In the 1940’s, much like today, Midland’s gym was the center of activities from 6 am to 9 pm. Every man was required to take PE as part of Midland’s Wartime Program. Rope climbing, tumbling, chinning, and endurance programs were part of the “toughening-up” program.

Luther Library

Midland's Luther Library was completed in 1954. 

Luther Library

Around 260 students and 40 faculty transferred approximately 25,000 volumes from the old library in the Administration Building to the new Luther Library!

Freshman Traditions

The Beanie - a Freshman tradition. Freshmen were once required to wear caps and follow "rules" in the name of helping create school spirit and build class unity. Upperclassmen required freshmen to do things like wear their sweater backwards or shout nonsensical phrases. Rule breakers were penalized by being made to shine shoes, cut grass with scissors, or even wear a bird cage!

Luther Arch

In 1962, Midland College and Luther College consolidated on the Fremont campus, becoming Midland Lutheran College. 

In tribute to the former institution, the library was named "Luther Library," and campus markers, such as the sundial, Luther College Arch, and the Luther rock were moved from the Wahoo campus to stand in front of the library.

Every other year Luther College alumni gather on the Midland campus for Lutherfest, a unique reunion event. Most recently the generous donations of Luther College alumni helped establish Midland University's Luther College of Arts and Sciences!

Spring Break

Alumni Franklin Eloch, "Pete" Petring, Paul Norris, & Lloyd Reck had just rolled up to the Midland campus after a 13-day spring break excursion. During which, their 1906 Model T carried them 2,000 miles through 6 states and into Canada at an expense of only $6.20 a piece. 

Midland Apparel

Vintage Midland apparel. 

Clemmons Hall

Science classes and labs were offered in Clemmons Hall until 1964. 

Clemmons Hall

Originally a science building, the cornerstone for Clemmons Hall was laid in 1907. It is the only building on the 2019 campus that was part of Fremont College. The second floor chapel also served as a recital hall. 

1931 Football Team

1931 football team and Coach Clarence O. Samuelson, a Luther faculty member from 1927 to 1941. 

Girls' Dormitory

A room in the girls' dormitory has been personalized with chenille bedspreads, a bedside tale with ruffled cover, and family photos on a shelf above the radiator. 

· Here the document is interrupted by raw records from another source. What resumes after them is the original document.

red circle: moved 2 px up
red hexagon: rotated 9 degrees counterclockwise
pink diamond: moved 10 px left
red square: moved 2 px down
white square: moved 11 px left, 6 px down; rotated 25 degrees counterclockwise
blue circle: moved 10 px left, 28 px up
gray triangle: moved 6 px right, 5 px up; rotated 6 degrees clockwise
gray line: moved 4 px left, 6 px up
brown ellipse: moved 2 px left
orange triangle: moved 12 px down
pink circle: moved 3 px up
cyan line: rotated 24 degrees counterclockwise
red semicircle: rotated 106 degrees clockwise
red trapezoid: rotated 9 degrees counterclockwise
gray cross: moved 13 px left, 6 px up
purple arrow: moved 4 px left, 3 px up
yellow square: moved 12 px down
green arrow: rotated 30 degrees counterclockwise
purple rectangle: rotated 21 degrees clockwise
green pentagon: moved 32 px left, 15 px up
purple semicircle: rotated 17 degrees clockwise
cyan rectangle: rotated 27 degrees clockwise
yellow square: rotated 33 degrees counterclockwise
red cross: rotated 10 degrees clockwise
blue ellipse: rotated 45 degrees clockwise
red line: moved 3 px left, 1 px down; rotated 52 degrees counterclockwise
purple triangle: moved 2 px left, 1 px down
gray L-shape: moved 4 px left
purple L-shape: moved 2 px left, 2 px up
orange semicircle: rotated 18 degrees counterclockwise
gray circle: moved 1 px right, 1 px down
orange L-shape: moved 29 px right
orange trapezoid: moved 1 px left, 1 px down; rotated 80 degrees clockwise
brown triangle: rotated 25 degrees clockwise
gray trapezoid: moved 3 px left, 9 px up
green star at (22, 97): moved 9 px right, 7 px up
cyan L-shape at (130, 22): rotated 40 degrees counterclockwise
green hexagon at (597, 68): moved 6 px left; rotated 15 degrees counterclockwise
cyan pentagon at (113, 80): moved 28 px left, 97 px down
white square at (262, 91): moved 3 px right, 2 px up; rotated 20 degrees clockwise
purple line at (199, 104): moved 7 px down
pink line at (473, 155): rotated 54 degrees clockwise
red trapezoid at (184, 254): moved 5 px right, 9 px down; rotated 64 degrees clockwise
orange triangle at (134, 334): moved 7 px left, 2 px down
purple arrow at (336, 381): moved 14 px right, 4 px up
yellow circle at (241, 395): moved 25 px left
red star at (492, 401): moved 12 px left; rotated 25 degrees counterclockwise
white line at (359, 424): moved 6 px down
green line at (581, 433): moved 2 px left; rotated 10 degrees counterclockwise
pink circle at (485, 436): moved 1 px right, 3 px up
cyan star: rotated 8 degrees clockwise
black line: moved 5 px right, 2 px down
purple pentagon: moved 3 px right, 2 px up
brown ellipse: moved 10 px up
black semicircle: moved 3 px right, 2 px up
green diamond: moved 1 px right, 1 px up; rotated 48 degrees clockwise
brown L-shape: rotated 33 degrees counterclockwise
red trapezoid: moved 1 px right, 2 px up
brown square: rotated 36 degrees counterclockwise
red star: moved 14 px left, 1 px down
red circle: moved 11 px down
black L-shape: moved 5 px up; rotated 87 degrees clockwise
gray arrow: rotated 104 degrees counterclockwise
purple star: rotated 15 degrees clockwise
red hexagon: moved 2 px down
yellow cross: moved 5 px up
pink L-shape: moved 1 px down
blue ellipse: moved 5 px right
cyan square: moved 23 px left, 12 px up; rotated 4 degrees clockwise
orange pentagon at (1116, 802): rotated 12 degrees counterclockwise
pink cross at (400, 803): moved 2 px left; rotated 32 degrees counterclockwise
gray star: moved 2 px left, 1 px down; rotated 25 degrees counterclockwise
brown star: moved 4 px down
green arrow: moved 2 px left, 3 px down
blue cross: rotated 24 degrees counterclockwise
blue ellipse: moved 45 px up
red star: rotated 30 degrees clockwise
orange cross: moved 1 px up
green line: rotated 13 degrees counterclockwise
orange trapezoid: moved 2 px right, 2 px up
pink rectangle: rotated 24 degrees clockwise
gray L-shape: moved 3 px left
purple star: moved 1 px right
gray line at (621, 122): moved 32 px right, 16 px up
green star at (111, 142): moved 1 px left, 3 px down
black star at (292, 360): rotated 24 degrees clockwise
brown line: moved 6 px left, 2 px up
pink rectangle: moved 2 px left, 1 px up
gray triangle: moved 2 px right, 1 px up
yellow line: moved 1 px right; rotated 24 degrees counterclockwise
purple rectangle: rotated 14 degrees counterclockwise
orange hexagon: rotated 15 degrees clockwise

The choir sits on the Capitol steps with Nebraska Senator Carl Curtis, who autographed the photograph. 

Olson Student Center

Before the Olson Student Center was renovated, it was a Gymnasium-Commons that was built in 1924. The dining hall was on ground floor and the playing court and stage reached by the exterior and interior stairs. 


The cast of "Grumpy," a four-act comedy drama given in 1928 by members of the Wynn Literary Society on the stage in the Gymnasium-Commons. 

Men's Hall

Men's Memorial Hall built in 1946 and 1947. 

Swanson Hall of Science

Built in 1964-1965, Swanson owes much of its design to Dr. Gilbert Lueninghoener. The Planetarium was named in his honor. After the science department vacated Clemmons Hall, Clemmons became a music building and the cornerstone was changed to "Clemmons Hall" instead of "Science Hall."